Dozens of Ukrainian officials and journalists detained or disappeared: UN

Dozens of Ukrainian officials, journalists and activists have been detained or forcibly disappeared by invading Russian forces, the UN said Friday, warning that some cases resembled "hostage-taking".

Since Russia invaded Ukraine just over a month ago, the United Nations rights office said it had documented the arbitrary detention and enforced disappearance of 22 local Ukrainian officials, 13 of whom had subsequently been released.

The most famous case was perhaps the mayor of Ukraine's southern city of Melitopol, Ivan Fedorov, who Ukrainian authorities said was abducted by occupying Russian forces and held for several days before being released.

"This does seem to be a pattern that is occurring in areas that are occupied by the Russian Federation," said Matilda Bogner, who is the UN rights office's representative in Ukraine.

"Forces of the Russian Federation are going specifically to detain, and do not inform relatives and others where they are taking people," she told journalists in Geneva via video link from Uzhhorod in western Ukraine.

"That does in some cases appear to be a form of hostage-taking."

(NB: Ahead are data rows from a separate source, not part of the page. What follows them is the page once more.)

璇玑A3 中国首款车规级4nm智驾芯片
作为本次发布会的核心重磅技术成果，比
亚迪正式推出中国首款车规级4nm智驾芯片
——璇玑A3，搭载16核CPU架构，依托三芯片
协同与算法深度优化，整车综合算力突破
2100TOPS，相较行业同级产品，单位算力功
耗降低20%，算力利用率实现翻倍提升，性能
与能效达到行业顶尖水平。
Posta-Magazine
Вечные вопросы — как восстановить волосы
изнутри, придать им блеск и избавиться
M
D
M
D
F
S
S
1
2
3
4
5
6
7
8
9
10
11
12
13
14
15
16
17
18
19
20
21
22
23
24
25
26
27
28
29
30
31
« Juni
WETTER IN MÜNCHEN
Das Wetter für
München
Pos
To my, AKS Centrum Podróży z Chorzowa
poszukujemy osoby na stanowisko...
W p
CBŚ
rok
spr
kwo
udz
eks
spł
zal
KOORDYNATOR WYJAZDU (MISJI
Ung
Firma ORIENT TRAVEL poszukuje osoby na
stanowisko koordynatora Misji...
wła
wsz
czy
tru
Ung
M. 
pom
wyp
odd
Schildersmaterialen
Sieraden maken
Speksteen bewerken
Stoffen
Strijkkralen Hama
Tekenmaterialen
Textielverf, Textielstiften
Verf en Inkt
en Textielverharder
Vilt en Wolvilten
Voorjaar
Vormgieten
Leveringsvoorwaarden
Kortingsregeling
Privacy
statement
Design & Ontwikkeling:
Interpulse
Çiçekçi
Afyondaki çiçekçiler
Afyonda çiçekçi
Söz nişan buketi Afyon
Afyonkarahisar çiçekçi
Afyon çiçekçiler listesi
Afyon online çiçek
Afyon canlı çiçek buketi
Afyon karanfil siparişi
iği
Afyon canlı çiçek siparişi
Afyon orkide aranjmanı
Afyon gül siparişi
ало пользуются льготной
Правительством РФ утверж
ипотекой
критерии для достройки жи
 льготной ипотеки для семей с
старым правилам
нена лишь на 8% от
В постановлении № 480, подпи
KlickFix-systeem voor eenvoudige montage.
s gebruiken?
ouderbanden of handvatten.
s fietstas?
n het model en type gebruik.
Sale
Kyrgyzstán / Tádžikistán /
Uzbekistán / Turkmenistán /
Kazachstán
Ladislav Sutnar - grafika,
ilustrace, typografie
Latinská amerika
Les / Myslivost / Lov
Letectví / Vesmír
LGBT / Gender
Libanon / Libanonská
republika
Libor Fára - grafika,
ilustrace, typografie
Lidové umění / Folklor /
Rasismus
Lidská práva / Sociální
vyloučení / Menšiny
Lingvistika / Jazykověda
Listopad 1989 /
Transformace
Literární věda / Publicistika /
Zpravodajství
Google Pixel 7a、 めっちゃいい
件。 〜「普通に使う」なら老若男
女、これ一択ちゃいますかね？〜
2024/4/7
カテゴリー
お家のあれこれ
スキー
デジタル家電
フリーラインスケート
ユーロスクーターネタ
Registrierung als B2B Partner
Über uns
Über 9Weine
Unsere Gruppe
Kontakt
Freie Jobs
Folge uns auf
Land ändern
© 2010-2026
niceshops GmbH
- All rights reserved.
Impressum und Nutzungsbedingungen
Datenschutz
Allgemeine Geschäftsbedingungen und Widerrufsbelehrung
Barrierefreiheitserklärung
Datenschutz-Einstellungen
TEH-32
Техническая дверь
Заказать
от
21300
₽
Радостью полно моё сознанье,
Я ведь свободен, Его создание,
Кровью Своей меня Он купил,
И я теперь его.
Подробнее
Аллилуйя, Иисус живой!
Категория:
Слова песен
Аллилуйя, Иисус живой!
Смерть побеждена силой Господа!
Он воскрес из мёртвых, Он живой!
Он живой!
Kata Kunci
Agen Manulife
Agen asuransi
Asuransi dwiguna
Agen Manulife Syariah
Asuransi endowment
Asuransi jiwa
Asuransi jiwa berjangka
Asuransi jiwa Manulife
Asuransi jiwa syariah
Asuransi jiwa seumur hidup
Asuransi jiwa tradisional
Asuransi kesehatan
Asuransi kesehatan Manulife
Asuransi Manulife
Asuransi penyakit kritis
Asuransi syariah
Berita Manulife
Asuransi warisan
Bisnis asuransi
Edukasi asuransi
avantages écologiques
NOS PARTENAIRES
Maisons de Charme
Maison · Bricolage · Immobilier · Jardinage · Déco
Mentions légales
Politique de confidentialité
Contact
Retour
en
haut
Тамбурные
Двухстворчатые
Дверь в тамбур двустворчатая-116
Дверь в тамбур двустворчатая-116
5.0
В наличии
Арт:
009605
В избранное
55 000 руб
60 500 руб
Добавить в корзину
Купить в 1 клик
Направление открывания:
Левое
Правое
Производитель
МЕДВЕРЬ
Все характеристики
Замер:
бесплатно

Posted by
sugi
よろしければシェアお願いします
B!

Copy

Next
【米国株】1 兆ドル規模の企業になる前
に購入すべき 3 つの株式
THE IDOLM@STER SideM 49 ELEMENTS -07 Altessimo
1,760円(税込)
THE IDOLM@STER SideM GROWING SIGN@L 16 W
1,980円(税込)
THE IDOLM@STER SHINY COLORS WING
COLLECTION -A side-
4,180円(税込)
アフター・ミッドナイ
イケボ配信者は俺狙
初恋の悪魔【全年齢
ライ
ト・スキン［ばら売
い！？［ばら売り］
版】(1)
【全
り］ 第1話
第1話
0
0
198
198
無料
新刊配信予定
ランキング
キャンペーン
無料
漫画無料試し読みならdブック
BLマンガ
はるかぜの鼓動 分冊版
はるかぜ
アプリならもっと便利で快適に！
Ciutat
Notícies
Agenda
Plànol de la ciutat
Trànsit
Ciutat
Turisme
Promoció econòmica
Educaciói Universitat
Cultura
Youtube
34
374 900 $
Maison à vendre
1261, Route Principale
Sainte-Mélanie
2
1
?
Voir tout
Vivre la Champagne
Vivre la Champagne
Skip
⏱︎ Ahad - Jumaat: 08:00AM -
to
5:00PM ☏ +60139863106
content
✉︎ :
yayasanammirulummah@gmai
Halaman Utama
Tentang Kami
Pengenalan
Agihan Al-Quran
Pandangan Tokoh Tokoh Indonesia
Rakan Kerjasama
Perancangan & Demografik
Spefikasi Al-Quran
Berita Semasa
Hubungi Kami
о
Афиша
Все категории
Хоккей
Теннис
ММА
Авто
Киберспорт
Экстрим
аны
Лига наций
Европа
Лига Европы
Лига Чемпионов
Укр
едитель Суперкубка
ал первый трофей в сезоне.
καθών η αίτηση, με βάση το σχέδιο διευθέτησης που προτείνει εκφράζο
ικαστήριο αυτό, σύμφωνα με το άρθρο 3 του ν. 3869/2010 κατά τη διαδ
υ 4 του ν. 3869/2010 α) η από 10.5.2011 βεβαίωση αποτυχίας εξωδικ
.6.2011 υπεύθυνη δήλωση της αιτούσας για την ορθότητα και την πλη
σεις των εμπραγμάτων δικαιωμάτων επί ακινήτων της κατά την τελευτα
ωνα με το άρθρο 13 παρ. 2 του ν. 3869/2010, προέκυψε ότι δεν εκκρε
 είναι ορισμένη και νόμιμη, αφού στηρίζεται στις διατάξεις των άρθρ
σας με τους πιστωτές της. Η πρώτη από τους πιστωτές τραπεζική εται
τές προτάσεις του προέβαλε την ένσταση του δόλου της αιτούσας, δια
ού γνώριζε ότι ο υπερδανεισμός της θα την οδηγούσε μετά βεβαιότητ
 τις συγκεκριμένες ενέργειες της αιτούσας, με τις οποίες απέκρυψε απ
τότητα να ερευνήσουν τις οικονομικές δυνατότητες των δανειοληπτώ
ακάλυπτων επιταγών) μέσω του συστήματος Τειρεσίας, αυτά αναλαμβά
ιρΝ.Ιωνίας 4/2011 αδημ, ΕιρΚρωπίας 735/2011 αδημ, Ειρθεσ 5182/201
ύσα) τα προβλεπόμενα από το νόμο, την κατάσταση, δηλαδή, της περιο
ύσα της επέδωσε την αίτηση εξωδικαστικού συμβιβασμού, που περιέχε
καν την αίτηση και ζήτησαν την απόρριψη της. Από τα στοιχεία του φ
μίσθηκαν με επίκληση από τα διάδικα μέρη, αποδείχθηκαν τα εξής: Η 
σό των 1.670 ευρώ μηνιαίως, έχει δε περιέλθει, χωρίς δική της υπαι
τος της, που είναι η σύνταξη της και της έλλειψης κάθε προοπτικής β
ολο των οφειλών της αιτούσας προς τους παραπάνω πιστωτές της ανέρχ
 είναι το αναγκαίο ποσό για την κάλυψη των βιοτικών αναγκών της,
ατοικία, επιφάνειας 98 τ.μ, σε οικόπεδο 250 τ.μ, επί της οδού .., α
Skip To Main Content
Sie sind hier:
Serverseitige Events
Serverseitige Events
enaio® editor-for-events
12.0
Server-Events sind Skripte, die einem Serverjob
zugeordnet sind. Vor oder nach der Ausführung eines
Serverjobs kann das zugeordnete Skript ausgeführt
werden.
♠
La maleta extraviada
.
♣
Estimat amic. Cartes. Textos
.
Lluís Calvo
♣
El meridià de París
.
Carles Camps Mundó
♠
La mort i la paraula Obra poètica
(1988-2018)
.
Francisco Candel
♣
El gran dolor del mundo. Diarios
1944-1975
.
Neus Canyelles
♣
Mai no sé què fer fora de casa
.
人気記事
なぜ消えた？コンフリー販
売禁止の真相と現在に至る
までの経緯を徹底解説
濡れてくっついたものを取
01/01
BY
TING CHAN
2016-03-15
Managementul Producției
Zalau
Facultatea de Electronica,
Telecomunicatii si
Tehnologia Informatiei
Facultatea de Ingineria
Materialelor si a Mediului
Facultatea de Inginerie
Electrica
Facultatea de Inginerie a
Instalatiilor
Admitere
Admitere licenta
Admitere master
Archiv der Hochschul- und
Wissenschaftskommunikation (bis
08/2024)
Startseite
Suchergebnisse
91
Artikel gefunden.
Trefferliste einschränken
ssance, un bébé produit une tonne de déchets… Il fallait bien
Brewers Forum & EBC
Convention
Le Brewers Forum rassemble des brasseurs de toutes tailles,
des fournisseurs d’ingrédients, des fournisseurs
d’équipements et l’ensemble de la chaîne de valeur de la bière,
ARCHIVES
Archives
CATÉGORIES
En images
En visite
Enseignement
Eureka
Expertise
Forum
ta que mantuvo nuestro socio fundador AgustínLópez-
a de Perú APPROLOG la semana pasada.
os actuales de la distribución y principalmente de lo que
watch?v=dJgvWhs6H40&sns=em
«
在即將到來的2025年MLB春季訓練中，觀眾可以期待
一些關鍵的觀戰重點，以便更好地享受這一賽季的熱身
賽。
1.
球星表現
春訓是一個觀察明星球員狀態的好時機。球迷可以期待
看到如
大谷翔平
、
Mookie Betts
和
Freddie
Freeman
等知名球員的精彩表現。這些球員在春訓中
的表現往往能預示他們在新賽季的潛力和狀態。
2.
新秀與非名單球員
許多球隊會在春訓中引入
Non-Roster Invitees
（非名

Bogner said 15 journalists and civil society activists "who vocally opposed the invasion" in several regions had also been taken.

WHEREABOUTS UNKNOWN

"It certainly does appear that those who are targeted are those who are pro-Ukrainian activists or who are seen to be pro-Ukrainian by the Russian forces," she said.

Bogner said UN staff were trying to verify reports that five of the journalists and three of the activists had since been released, but "the whereabouts of the other individuals remain unknown."

Seven journalists have meanwhile been killed since the invasion began on February 24, she said.

They are among thousands of civilians, as well as thousands of soldiers from the two sides, who are believed to have been killed.

The UN rights office had verified 1,081 civilian deaths, including 93 children, but has stressed the true toll is likely higher.

Bogner said for instance that the rights office so far had been unable to verify many of the deaths in the besieged southern port city of Mariupol.

Authorities in the city have put the death toll in the city at over 2,000, and said Friday that a single strike last week on a theatre where civilians were sheltering was feared to have killed 300 people.

Bogner said the rights office had little access, but using satellite data, it had been able to get information on mass graves in the city, including one that held around 200 bodies.

But, she stressed, so far there was no way to verify whether they were all civilians or had all died directly due to the conflict.

Overall, Bogner said the "extent of civilian casualties and the destruction of civilian objects strongly suggests" that international laws on protecting civilians were being violated in the Ukraine conflict.

"These attacks cause immeasurable human suffering and may amount to war crimes."